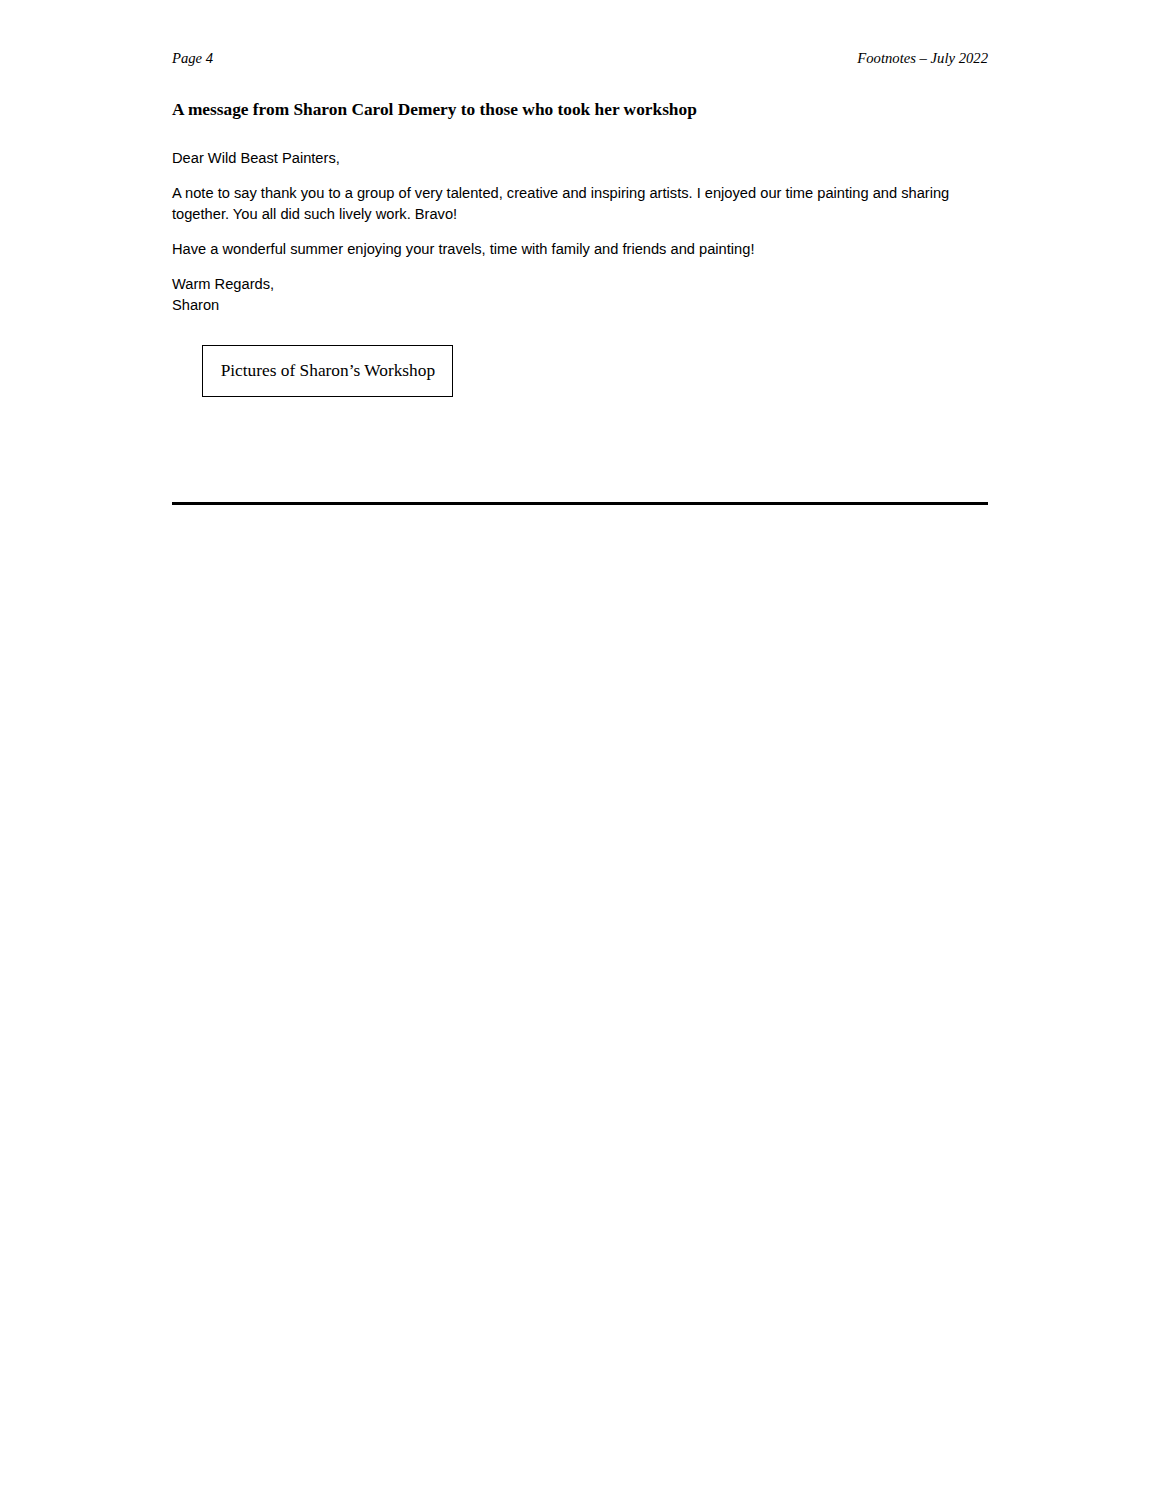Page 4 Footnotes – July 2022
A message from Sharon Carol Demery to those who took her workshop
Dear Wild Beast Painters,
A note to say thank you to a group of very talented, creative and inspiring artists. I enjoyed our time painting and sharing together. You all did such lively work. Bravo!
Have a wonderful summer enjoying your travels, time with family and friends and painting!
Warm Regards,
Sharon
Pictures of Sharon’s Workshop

▶ _Task to carry out_
None of the images should be copied, but every entry must be given again exactly.

▶ _Solution to this problem_
Page 4 Footnotes – July 2022
A message from Sharon Carol Demery to those who took her workshop
Dear Wild Beast Painters,
A note to say thank you to a group of very talented, creative and inspiring artists. I enjoyed our time painting and sharing together. You all did such lively work. Bravo!
Have a wonderful summer enjoying your travels, time with family and friends and painting!
Warm Regards,
Sharon
Pictures of Sharon’s Workshop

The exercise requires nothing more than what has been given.